# SUPPLIED MATERIAL:
==*==

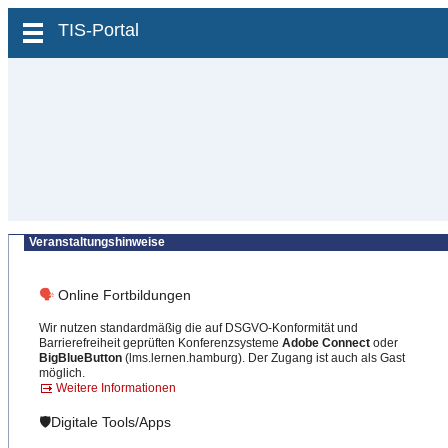
zum Inhalt wechseln
TIS-Portal
Veranstaltungshinweise
🗣
Online Fortbildungen
Wir nutzen standardmäßig die auf DSGVO-Konformität und
Barrierefreiheit geprüften Konferenzsysteme
Adobe Connect
oder
BigBlueButton
(lms.lernen.hamburg). Der Zugang ist auch als Gast
möglich.
Weitere Informationen
🛡️Digitale Tools/Apps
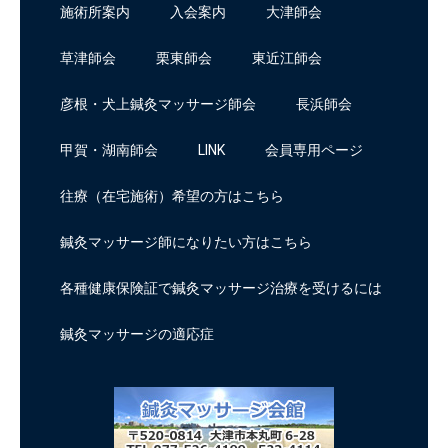
施術所案内
入会案内
大津師会
草津師会
栗東師会
東近江師会
彦根・犬上鍼灸マッサージ師会
長浜師会
甲賀・湖南師会
LINK
会員専用ページ
往療（在宅施術）希望の方はこちら
鍼灸マッサージ師になりたい方はこちら
各種健康保険証で鍼灸マッサージ治療を受けるには
鍼灸マッサージの適応症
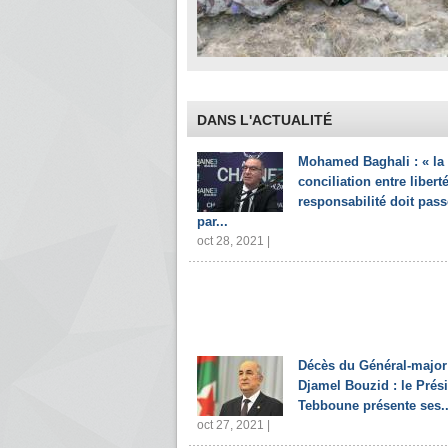
DANS L'ACTUALITÉ
Mohamed Baghali : « la
conciliation entre liberté
responsabilité doit pass
par...
oct 28, 2021 |
Décès du Général-major
Djamel Bouzid : le Prés
Tebboune présente ses..
oct 27, 2021 |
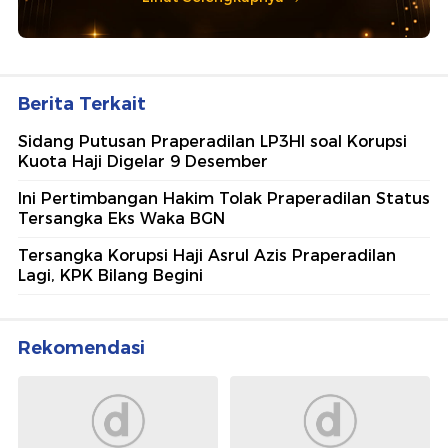
Berita Terkait
Sidang Putusan Praperadilan LP3HI soal Korupsi
Kuota Haji Digelar 9 Desember
Ini Pertimbangan Hakim Tolak Praperadilan Status
Tersangka Eks Waka BGN
Tersangka Korupsi Haji Asrul Azis Praperadilan
Lagi, KPK Bilang Begini
Rekomendasi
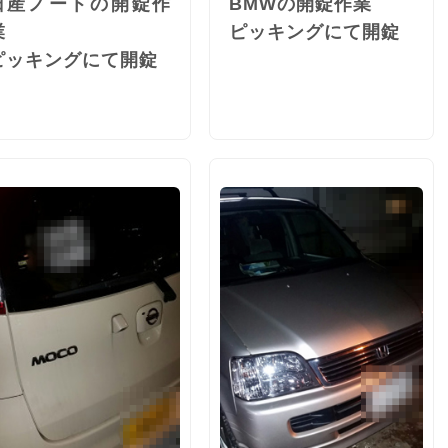
日産ノートの開錠作
BMWの開錠作業
業
ピッキングにて開錠
ピッキングにて開錠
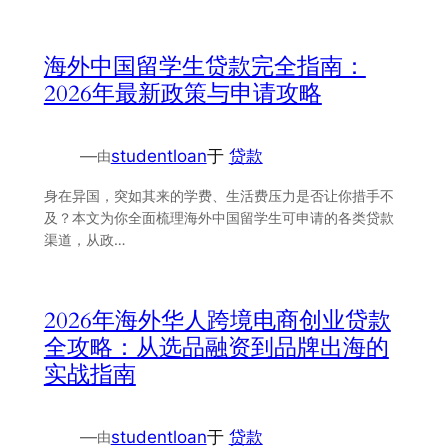
海外中国留学生贷款完全指南：
2026年最新政策与申请攻略
—
studentloan
于
贷款
由
身在异国，突如其来的学费、生活费压力是否让你措手不
及？本文为你全面梳理海外中国留学生可申请的各类贷款
渠道，从政…
2026年海外华人跨境电商创业贷款
全攻略：从选品融资到品牌出海的
实战指南
—
studentloan
于
贷款
由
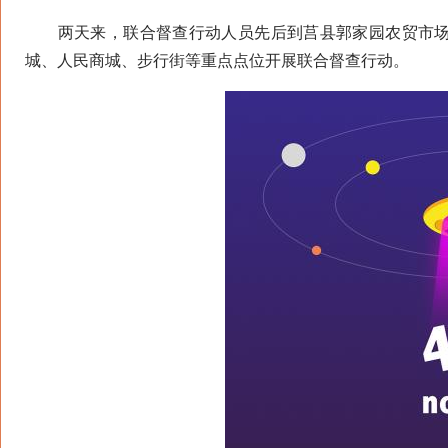
两天来，联合督查行动人员先后到莒县郭家园农贸市场
城、人民商城、步行街等重点点位开展联合督查行动。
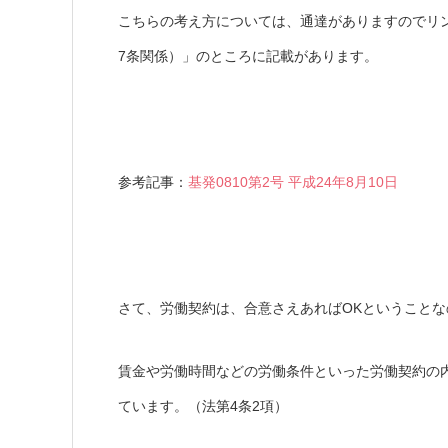
こちらの考え方については、通達がありますのでリン
7条関係）」のところに記載があります。
参考記事：
基発0810第2号 平成24年8月10日
さて、労働契約は、合意さえあればOKということ
賃金や労働時間などの労働条件といった労働契約の
ています。（法第4条2項）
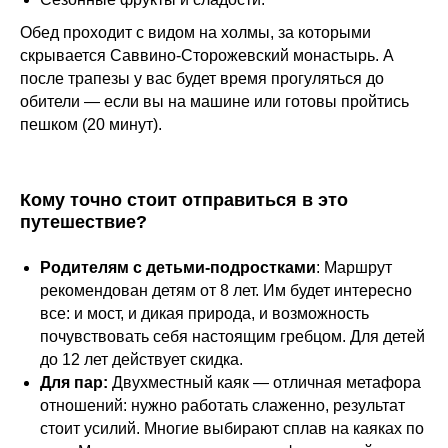
Обед проходит с видом на холмы, за которыми
скрывается Саввино-Сторожевский монастырь. А
после трапезы у вас будет время прогуляться до
обители — если вы на машине или готовы пройтись
пешком (20 минут).
Кому точно стоит отправиться в это
путешествие?
Родителям с детьми-подростками
: Маршрут
рекомендован детям от 8 лет. Им будет интересно
все: и мост, и дикая природа, и возможность
почувствовать себя настоящим гребцом. Для детей
до 12 лет действует скидка.
Для пар:
Двухместный каяк — отличная метафора
отношений: нужно работать слаженно, результат
стоит усилий. Многие выбирают сплав на каяках по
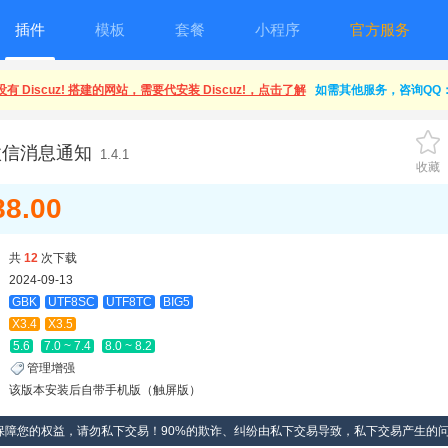
插件
模板
套餐
小程序
官方服务
有 Discuz! 搭建的网站，需要代安装 Discuz!，点击了解
如需其他服务，咨询QQ：1
微信消息通知
1.4.1
收藏
88.00
共
12
次下载
2024-09-13
GBK
UTF8SC
UTF8TC
BIG5
X3.4
X3.5
5.6
7.0 ~ 7.4
8.0 ~ 8.2
管理增强
该版本安装后自带手机版（触屏版）
保障您的权益，请勿私下交易！90%的欺诈、纠纷由私下交易导致，私下交易产生的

==*==

# WORK INSTRUCTION:
How many lines in the listing above contain the string "Haji", matching case exactly? Reply with the number alone.

# EXERCISE SOLUTION:
2